Directive |
In the listing that follows, how many lines include the string "https"? Reply with only the number.

━━━━━━

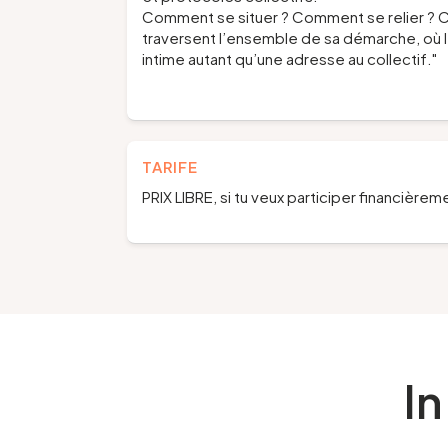
Comment se situer ? Comment se relier ? 
traversent l’ensemble de sa démarche, où 
intime autant qu’une adresse au collectif."
TARIFE
PRIX LIBRE, si tu veux participer financière
In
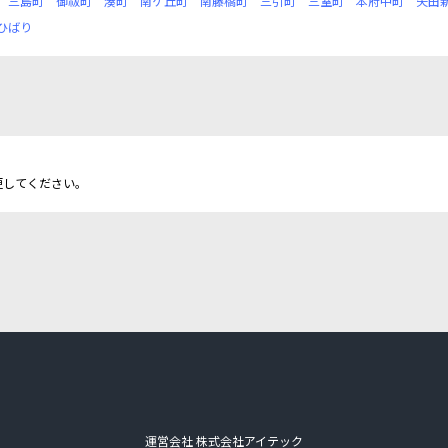
三島町
御祓町
湊町
南ケ丘町
南藤橋町
三引町
三室町
本府中町
矢田
ひばり
更してください。
運営会社 株式会社アイテック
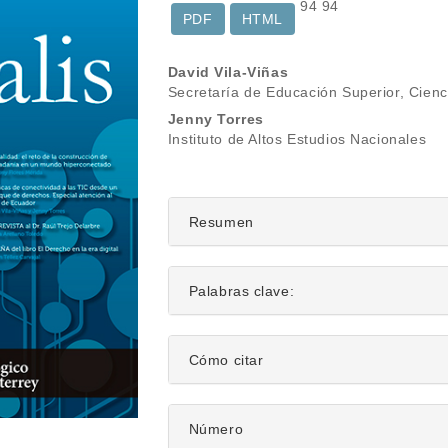
94
94
PDF
HTML
Contenido
David Vila-Viñas
Secretaría de Educación Superior, Cienc
principal
Jenny Torres
del
Instituto de Altos Estudios Nacionales
artículo
Resumen
Palabras clave:
Detalles
Cómo citar
del
artículo
Número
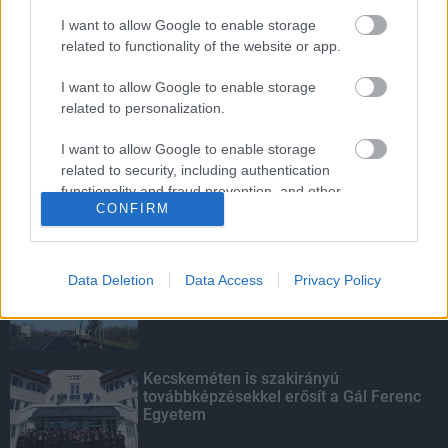
I want to allow Google to enable storage
related to functionality of the website or app.
I want to allow Google to enable storage
A lakosságra is fontos szerep hárul a
related to personalization.
szúnyoginvázió elkerülésében
I want to allow Google to enable storage
related to security, including authentication
functionality and fraud prevention, and other
CONFIRM
user protection.
KIEMELT
Kevesebb fényt!
Data Deletion
Data Access
Privacy Policy
Kecskeméten is szakirányú
továbbképzésekkel erősít a Gál Ferenc
Egyetem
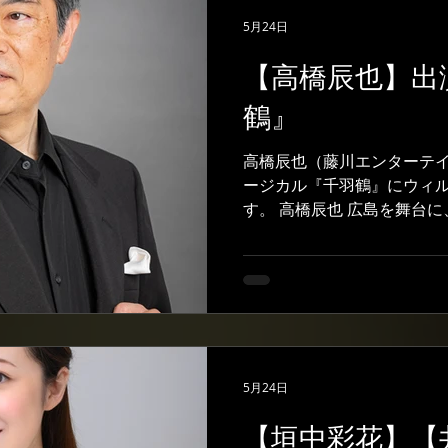
る家族のおかげでもありま
5月24日
ョコレート工場』はファン
タスはどんな性格なのか、
【高橋辰也】出
されました。それを助けて
鶴』
の鈴木ほのかさんでした。
て、悩んでいるとすぐにア
た。また、演出のウォーリ
高橋辰也（藤川エンターテ
えていただきました。最初
ージカル『千羽鶴』にウィ
きりとできていなくて、あ
す。 高橋辰也 広島を舞台
した。それでも、ウォーリ
ジカル。そのテーマに大切
をくれて、自分の中で人物
です。 高橋のブログはこち
https://ameblo.jp/tea
の新作のこの作品、作曲は
ライブや藤川ミュージカル
っている久田菜美さんです。
のチラシ ぜひ劇場に足をお
5月24日
こちら https://musical-za.c
橋辰也 #藤川エンターテイ
【垣中彩花】【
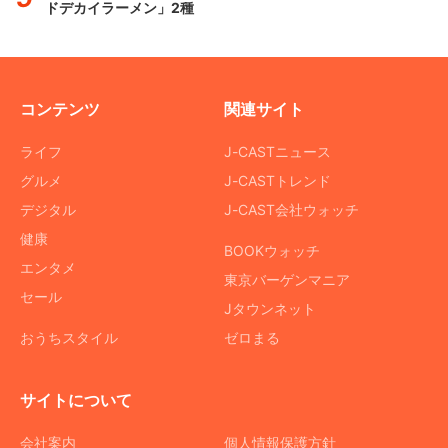
ドデカイラーメン」2種
コンテンツ
関連サイト
ライフ
J-CASTニュース
グルメ
J-CASTトレンド
デジタル
J-CAST会社ウォッチ
健康
BOOKウォッチ
エンタメ
東京バーゲンマニア
セール
Jタウンネット
おうちスタイル
ゼロまる
サイトについて
会社案内
個人情報保護方針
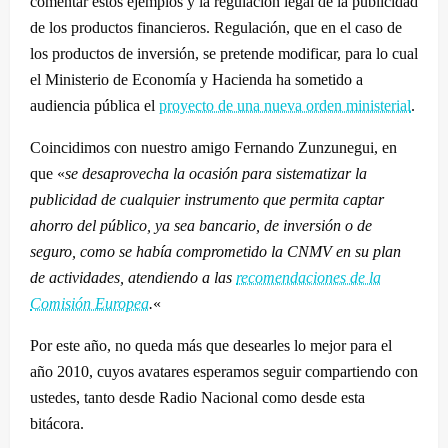
comentar estos ejemplos y la regulación legal de la publicidad
de los productos financieros. Regulación, que en el caso de
los productos de inversión, se pretende modificar, para lo cual
el Ministerio de Economía y Hacienda ha sometido a
audiencia pública el
proyecto de una nueva orden ministerial
.
Coincidimos con nuestro amigo Fernando Zunzunegui, en
que «
se desaprovecha la ocasión para sistematizar la
publicidad de cualquier instrumento que permita captar
ahorro del público, ya sea bancario, de inversión o de
seguro, como se había comprometido la CNMV en su plan
de actividades, atendiendo a las
recomendaciones de la
Comisión Europea
.
«
Por este año, no queda más que desearles lo mejor para el
año 2010, cuyos avatares esperamos seguir compartiendo con
ustedes, tanto desde Radio Nacional como desde esta
bitácora.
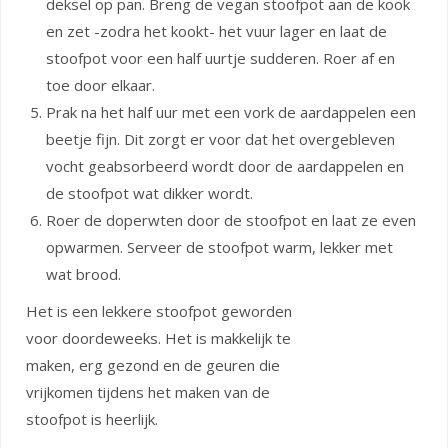
deksel op pan. Breng de vegan stoofpot aan de kook
en zet -zodra het kookt- het vuur lager en laat de
stoofpot voor een half uurtje sudderen. Roer af en
toe door elkaar.
Prak na het half uur met een vork de aardappelen een
beetje fijn. Dit zorgt er voor dat het overgebleven
vocht geabsorbeerd wordt door de aardappelen en
de stoofpot wat dikker wordt.
Roer de doperwten door de stoofpot en laat ze even
opwarmen. Serveer de stoofpot warm, lekker met
wat brood.
Het is een lekkere stoofpot geworden
voor doordeweeks. Het is makkelijk te
maken, erg gezond en de geuren die
vrijkomen tijdens het maken van de
stoofpot is heerlijk.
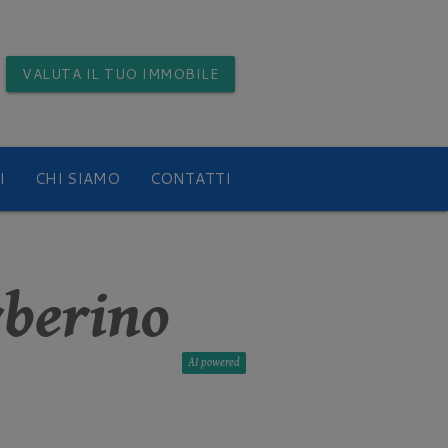
VALUTA
IL TUO IMMOBILE
I
CHI SIAMO
CONTATTI
rberino
AI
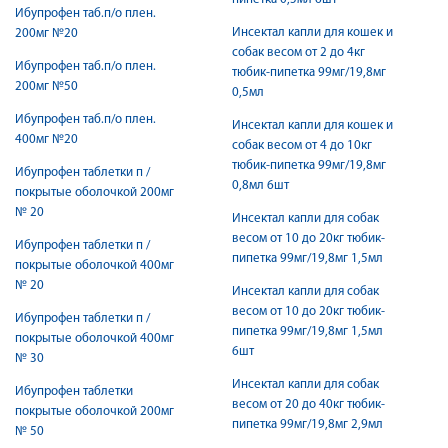
Ибупрофен таб.п/о плен.
Инсектал капли для кошек и
200мг №20
собак весом от 2 до 4кг
Ибупрофен таб.п/о плен.
тюбик-пипетка 99мг/19,8мг
200мг №50
0,5мл
Ибупрофен таб.п/о плен.
Инсектал капли для кошек и
400мг №20
собак весом от 4 до 10кг
тюбик-пипетка 99мг/19,8мг
Ибупрофен таблетки п /
0,8мл 6шт
покрытые оболочкой 200мг
№ 20
Инсектал капли для собак
весом от 10 до 20кг тюбик-
Ибупрофен таблетки п /
пипетка 99мг/19,8мг 1,5мл
покрытые оболочкой 400мг
№ 20
Инсектал капли для собак
весом от 10 до 20кг тюбик-
Ибупрофен таблетки п /
пипетка 99мг/19,8мг 1,5мл
покрытые оболочкой 400мг
6шт
№ 30
Инсектал капли для собак
Ибупрофен таблетки
весом от 20 до 40кг тюбик-
покрытые оболочкой 200мг
пипетка 99мг/19,8мг 2,9мл
№ 50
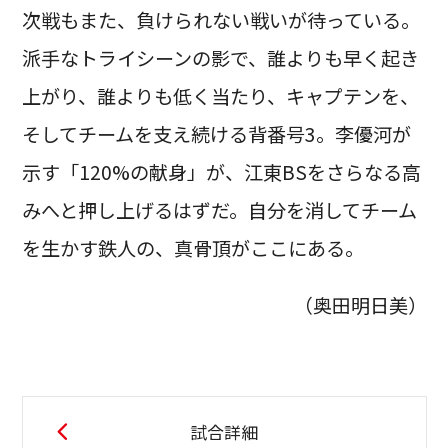
次戦もまた、負けられない戦いが待っている。
派手なトライシーンの影で、誰よりも早く起き
上がり、誰よりも低く当たり、キャプテンを、
そしてチームを支え続ける背番号3。李優河が
示す「120%の献身」が、江東BSをさらなる高
みへと押し上げるはずだ。自分を消してチーム
を生かす鉄人の、真骨頂がここにある。
（奥田明日美）
試合詳細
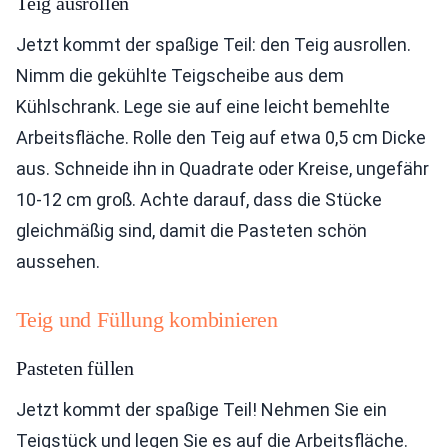
Teig ausrollen
Jetzt kommt der spaßige Teil: den Teig ausrollen.
Nimm die gekühlte Teigscheibe aus dem
Kühlschrank. Lege sie auf eine leicht bemehlte
Arbeitsfläche. Rolle den Teig auf etwa 0,5 cm Dicke
aus. Schneide ihn in Quadrate oder Kreise, ungefähr
10-12 cm groß. Achte darauf, dass die Stücke
gleichmäßig sind, damit die Pasteten schön
aussehen.
Teig und Füllung kombinieren
Pasteten füllen
Jetzt kommt der spaßige Teil! Nehmen Sie ein
Teigstück und legen Sie es auf die Arbeitsfläche.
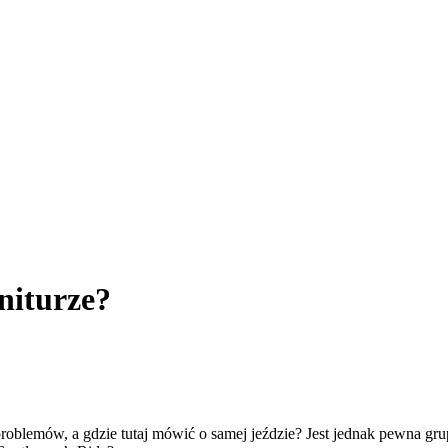
niturze?
oblemów, a gdzie tutaj mówić o samej jeździe? Jest jednak pewna grupa,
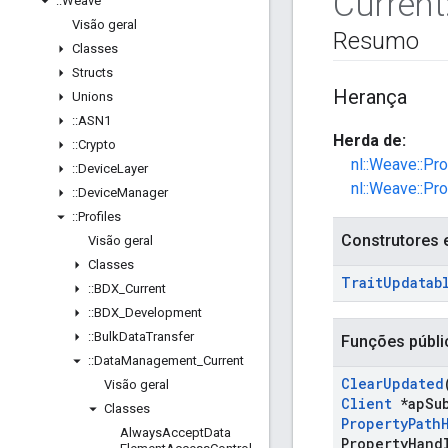
Current
::
Weave
Visão geral
Resumo
Classes
Structs
Herança
Unions
::
ASN1
Herda de:
::
Crypto
nl::Weave::Pr
::
Device
Layer
nl::Weave::Pr
::
Device
Manager
::
Profiles
Construtores 
Visão geral
Classes
Trait
Updatab
::
BDX
_
Current
::
BDX
_
Development
::
Bulk
Data
Transfer
Funções públi
::
Data
Management
_
Current
Clear
Updated
Visão geral
Client
*ap
Su
Classes
Property
Path
Always
Accept
Data
Property
Hand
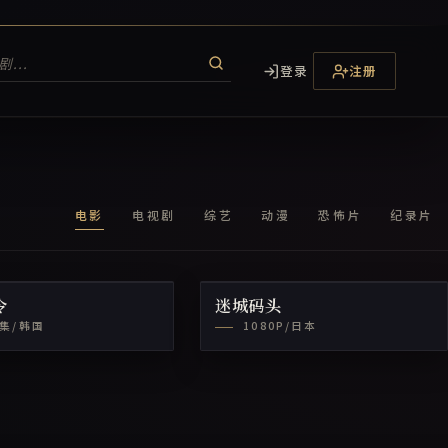
登录
注册
电影
电视剧
综艺
动漫
恐怖片
纪录片
令
迷城码头
6集/韩国
1080P/日本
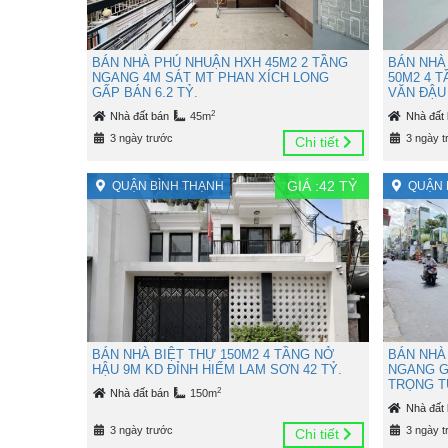
BÁN NHÀ PHÚ NHUẬN HXH 45M2 2 TẦNG
BÁN NHÀ
NGANG 4M SÁT MT PHAN XÍCH LONG
50M2 4 
GẤP BÁN 6.2 TỶ.
VĂN ĐẬU 
2
Nhà đất bán
45m
Nhà đất
3 ngày trước
3 ngày t
Chi tiết
GIÁ :
42
TỶ
QUẬN BÌNH THẠNH
QUẬN 
BÁN NHÀ BIỆT THỰ 150M2 4 TẦNG NỞ
BÁN NHÀ
HẬU 9M KD ĐỈNH HIẾM LAM SƠN 42 TỶ.
NGANG G
TRỌNG TU
2
Nhà đất bán
150m
Nhà đất
3 ngày trước
3 ngày t
Chi tiết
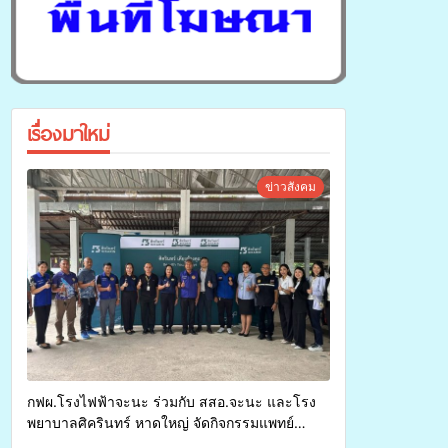
เรื่องมาใหม่
ข่าวสังคม
กฟผ.โรงไฟฟ้าจะนะ ร่วมกับ สสอ.จะนะ และโรง
พยาบาลศิครินทร์ หาดใหญ่ จัดกิจกรรมแพทย์
เคลื่อนที่ ประจำปี 2569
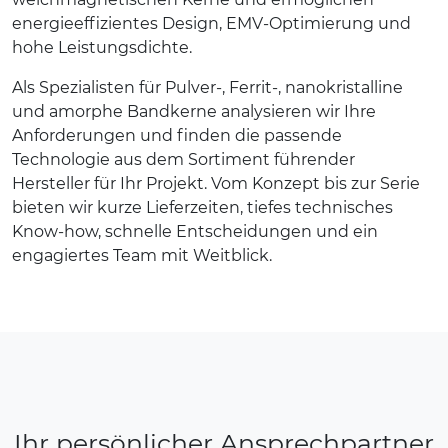
energieeffizientes Design, EMV-Optimierung und
hohe Leistungsdichte.
Als Spezialisten für Pulver-, Ferrit-, nanokristalline
und amorphe Bandkerne analysieren wir Ihre
Anforderungen und finden die passende
Technologie aus dem Sortiment führender
Hersteller für Ihr Projekt. Vom Konzept bis zur Serie
bieten wir kurze Lieferzeiten, tiefes technisches
Know-how, schnelle Entscheidungen und ein
engagiertes Team mit Weitblick.
Ihr persönlicher Ansprechpartner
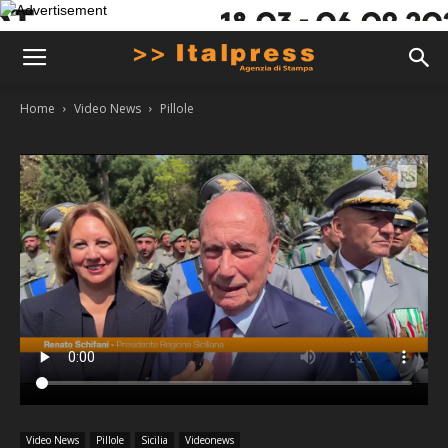
Home
Video News
Pillole
Video News
Pillole
Sicilia
Videonews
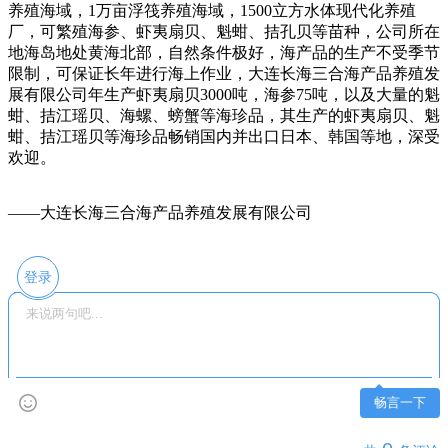
养殖海域，1万亩浮筏养殖海域，1500立方水体现代化养殖
厂，可繁殖海参、虾夷扇贝、魁蚶、拮孔贝等苗种，公司所在
地海岛地处黄海北部，自然条件极好，海产品的生产不受季节
限制，可保证长年进行海上作业，大连长海三合海产品养殖发
展有限公司年生产虾夷扇贝3000吨，海参75吨，以及大量的魁
蚶、拮江瑶贝、海螺、螃蟹等海珍品，其生产的虾夷扇贝、魁
蚶、拮江瑶贝等海珍品畅销国内并出口日本、韩国等地，深受
欢迎。
——大连长海三合海产品养殖发展有限公司
登录
畅言一下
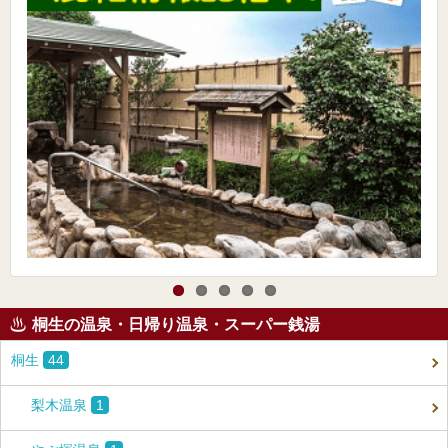
桐生の温泉・日帰り温泉・スーパー銭湯
桐生
44
梨木温泉
1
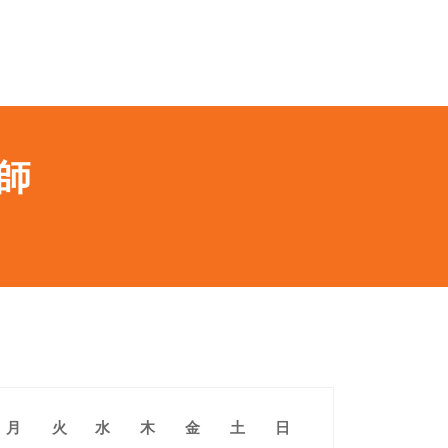
師
月
火
水
木
金
土
日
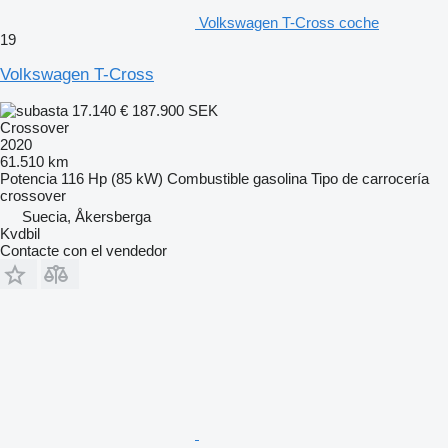
Volkswagen T-Cross coche
19
Volkswagen T-Cross
17.140 €
187.900 SEK
Crossover
2020
61.510 km
Potencia
116 Hp (85 kW)
Combustible
gasolina
Tipo de carrocería
crossover
Suecia, Åkersberga
Kvdbil
Contacte con el vendedor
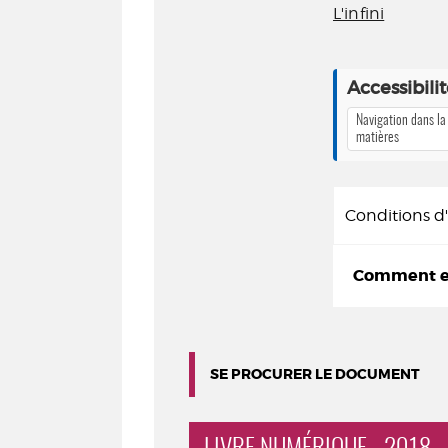
L'infini
Accessibili
Navigation dans la
matières
Conditions 
Comment em
SE PROCURER LE DOCUMENT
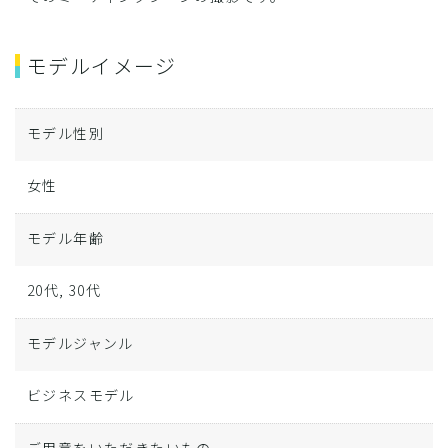
モデルイメージ
モデル性別
女性
モデル年齢
20代, 30代
モデルジャンル
ビジネスモデル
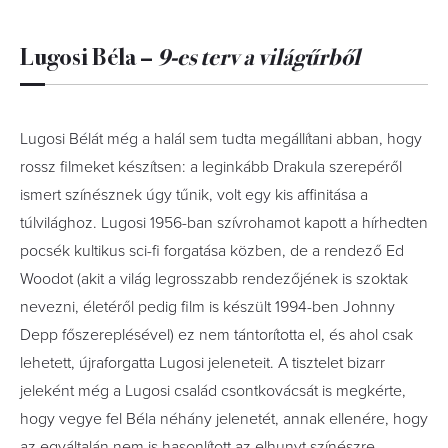
Lugosi Béla –
9-es terv a világűrből
Lugosi Bélát még a halál sem tudta megállítani abban, hogy
rossz filmeket készítsen: a leginkább Drakula szerepéről
ismert színésznek úgy tűnik, volt egy kis affinitása a
túlvilághoz. Lugosi 1956-ban szívrohamot kapott a hírhedten
pocsék kultikus sci-fi forgatása közben, de a rendező Ed
Woodot (akit a világ legrosszabb rendezőjének is szoktak
nevezni, életéről pedig film is készült 1994-ben Johnny
Depp főszereplésével) ez nem tántorította el, és ahol csak
lehetett, újraforgatta Lugosi jeleneteit. A tisztelet bizarr
jeleként még a Lugosi család csontkovácsát is megkérte,
hogy vegye fel Béla néhány jelenetét, annak ellenére, hogy
az egyáltalán nem is hasonlított az elhunyt színészre.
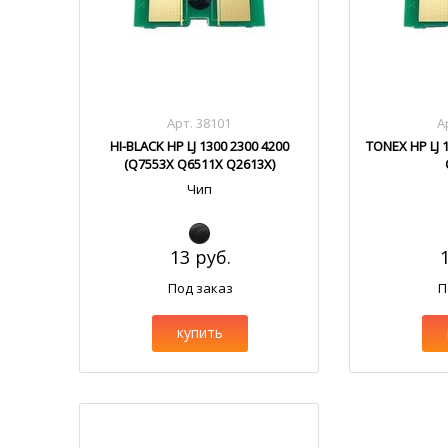
Арт. 38101
А
HI-BLACK HP LJ 1300 2300 4200
TONEX HP LJ 
(Q7553X Q6511X Q2613X)
Чип
13 руб.
Под заказ
П
купить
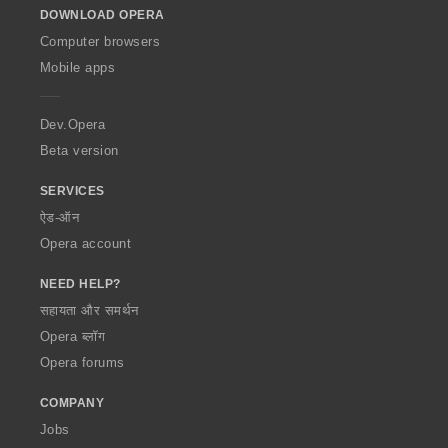
DOWNLOAD OPERA
w
O
Computer browsers
p
Mobile apps
e
r
a
Dev.Opera
Beta version
SERVICES
ऐड-ऑन
Opera account
NEED HELP?
सहायता और समर्थन
Opera ब्लॉग
Opera forums
COMPANY
Jobs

━━━━━━

Result |
2